Arbitrary entangled state transfer via a topological qubit chain

TL;DR

This paper proposes a robust method for transferring arbitrary entangled states through a topological qubit chain modeled by an extended Su-Schrieffer-Heeger system, enabling high-fidelity quantum state transfer in superconducting circuits.

Contribution

It introduces a novel approach to transfer arbitrary entangled states via topological edge states in a qubit chain, with robustness against disorder and practical implementation considerations.

Findings

Arbitrary entangled states can be encoded and transferred via topological edge states.

The transfer process is robust against coupling and time disorder.
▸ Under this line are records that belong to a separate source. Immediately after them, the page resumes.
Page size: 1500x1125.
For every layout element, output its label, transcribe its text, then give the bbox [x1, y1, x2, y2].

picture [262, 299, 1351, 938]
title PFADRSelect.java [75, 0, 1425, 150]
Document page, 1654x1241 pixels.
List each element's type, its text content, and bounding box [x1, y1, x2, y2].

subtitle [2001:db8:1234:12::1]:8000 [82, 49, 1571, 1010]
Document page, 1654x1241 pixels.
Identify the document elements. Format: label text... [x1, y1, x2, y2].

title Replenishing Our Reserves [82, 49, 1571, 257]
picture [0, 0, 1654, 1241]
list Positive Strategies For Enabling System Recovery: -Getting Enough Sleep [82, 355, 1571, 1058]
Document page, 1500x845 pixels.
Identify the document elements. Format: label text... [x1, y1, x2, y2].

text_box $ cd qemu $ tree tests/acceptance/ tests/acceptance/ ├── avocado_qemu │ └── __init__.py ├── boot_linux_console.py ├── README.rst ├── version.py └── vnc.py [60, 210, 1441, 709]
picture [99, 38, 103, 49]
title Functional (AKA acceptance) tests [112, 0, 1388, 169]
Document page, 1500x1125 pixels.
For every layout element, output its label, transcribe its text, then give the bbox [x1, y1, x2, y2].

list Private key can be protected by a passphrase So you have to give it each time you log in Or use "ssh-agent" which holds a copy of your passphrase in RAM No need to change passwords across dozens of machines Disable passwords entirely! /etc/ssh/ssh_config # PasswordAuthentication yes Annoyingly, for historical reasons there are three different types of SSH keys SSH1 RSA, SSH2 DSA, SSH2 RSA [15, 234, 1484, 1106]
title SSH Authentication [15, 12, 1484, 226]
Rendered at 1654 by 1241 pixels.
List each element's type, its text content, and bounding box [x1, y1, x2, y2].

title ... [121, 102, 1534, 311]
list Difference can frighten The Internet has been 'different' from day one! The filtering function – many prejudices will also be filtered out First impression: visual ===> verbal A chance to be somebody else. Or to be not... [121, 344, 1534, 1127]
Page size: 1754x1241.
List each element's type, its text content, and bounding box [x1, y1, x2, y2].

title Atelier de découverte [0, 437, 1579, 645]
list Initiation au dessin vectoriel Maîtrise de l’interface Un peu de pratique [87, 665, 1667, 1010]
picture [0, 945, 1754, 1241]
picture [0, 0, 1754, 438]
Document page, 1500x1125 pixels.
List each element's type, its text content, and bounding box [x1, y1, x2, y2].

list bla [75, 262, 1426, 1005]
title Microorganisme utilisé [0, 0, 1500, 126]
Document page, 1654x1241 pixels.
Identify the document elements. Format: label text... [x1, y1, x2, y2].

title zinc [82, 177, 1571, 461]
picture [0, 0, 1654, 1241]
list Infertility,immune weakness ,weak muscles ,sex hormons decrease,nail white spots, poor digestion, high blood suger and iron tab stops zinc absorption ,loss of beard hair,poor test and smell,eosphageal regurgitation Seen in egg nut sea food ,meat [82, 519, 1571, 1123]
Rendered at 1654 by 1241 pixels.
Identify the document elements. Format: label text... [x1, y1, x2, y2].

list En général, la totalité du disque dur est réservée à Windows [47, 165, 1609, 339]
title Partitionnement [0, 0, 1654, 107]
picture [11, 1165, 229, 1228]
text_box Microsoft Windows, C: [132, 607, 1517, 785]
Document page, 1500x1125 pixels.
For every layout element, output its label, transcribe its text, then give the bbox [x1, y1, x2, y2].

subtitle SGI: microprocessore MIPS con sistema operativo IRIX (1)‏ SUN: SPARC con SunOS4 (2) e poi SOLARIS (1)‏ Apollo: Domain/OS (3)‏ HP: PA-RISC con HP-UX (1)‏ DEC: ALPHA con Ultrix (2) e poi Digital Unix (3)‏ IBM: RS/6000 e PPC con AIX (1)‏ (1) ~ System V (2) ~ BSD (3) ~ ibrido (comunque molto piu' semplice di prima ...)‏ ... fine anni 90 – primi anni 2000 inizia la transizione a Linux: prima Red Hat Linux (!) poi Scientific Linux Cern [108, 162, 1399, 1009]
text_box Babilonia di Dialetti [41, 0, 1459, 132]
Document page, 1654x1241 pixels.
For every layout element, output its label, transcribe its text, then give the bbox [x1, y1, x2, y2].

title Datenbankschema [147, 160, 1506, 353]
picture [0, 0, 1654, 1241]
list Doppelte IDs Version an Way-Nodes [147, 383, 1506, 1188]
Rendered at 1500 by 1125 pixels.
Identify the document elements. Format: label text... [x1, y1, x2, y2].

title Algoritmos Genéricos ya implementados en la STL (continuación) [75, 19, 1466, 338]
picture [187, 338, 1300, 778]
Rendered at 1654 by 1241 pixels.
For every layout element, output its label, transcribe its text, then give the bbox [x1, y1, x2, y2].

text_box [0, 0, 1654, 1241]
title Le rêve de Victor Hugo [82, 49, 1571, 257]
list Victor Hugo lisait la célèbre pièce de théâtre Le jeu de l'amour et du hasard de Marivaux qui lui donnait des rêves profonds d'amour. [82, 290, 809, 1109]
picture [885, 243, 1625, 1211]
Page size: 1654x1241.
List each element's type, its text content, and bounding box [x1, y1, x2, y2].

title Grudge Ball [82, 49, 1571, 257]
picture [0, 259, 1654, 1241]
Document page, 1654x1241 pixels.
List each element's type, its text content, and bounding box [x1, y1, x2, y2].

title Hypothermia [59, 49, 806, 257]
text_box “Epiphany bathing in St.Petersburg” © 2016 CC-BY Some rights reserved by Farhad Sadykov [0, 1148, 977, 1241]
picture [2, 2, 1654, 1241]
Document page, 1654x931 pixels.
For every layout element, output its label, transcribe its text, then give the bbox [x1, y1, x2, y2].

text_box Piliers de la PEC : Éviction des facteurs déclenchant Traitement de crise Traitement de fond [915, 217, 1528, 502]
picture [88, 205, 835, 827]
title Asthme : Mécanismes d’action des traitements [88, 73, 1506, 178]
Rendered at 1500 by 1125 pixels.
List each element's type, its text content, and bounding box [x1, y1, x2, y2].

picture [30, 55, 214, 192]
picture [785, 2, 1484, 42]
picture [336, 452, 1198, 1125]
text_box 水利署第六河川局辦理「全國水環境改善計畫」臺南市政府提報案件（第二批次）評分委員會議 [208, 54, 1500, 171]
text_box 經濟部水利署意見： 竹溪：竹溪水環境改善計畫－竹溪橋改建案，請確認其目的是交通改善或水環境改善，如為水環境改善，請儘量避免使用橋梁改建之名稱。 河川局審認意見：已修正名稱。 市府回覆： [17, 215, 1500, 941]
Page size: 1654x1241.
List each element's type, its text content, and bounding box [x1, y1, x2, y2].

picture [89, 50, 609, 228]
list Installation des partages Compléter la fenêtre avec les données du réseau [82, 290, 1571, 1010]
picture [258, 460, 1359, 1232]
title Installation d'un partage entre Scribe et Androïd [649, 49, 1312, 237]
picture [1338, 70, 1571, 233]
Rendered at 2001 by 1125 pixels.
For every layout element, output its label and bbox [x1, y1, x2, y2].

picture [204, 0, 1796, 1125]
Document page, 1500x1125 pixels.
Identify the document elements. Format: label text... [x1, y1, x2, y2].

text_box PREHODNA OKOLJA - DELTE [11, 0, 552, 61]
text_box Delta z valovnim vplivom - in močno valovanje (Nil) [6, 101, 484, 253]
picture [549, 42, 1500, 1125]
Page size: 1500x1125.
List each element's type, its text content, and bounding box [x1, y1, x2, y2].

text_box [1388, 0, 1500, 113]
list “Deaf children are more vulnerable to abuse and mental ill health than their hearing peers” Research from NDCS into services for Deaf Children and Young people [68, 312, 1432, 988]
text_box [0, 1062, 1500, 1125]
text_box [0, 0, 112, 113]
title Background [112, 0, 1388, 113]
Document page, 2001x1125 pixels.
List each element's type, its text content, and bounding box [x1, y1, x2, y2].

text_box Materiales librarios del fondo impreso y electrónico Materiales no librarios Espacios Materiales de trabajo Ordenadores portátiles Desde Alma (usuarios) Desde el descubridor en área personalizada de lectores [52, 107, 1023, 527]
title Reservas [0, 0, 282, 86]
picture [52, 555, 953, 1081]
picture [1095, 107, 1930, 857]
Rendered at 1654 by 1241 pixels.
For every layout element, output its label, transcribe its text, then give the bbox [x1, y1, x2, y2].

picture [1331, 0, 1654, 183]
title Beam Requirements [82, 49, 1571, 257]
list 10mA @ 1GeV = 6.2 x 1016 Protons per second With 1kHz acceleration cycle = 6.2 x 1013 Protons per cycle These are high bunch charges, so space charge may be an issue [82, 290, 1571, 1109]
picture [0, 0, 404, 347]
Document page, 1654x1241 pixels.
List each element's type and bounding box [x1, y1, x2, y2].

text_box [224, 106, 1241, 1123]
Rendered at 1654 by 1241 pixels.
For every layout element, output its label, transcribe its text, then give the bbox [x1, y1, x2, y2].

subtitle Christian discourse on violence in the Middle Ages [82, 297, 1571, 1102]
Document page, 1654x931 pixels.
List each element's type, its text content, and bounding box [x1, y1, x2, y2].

The method is feasible with superconducting qubit systems.

Abstract

Quantum state transfer is one of the basic tasks in quantum information processing. We here propose a theoretical approach to realize arbitrary entangled state transfer through a qubit chain, which is a class of extended Su-Schrieffer-Heeger models and accommodates multiple topological edge states separated from the bulk states. We show that an arbitrary entangled state, from $2$-qubit to $\mathcal{N}$-qubit, can be encoded in the corresponding edge states, and then adiabatically transferred from one end to the other of the chain. The dynamical phase differences resulting from the time evolutions of different edge states can be eliminated by properly choosing evolution time. Our approach is robust against both the qubit-qubit coupling disorder and the evolution time disorder. For the concreteness of discussions, we assume that such a chain is constructed by an experimentally feasible superconducting qubit system, meanwhile, our proposal can also be applied to other systems.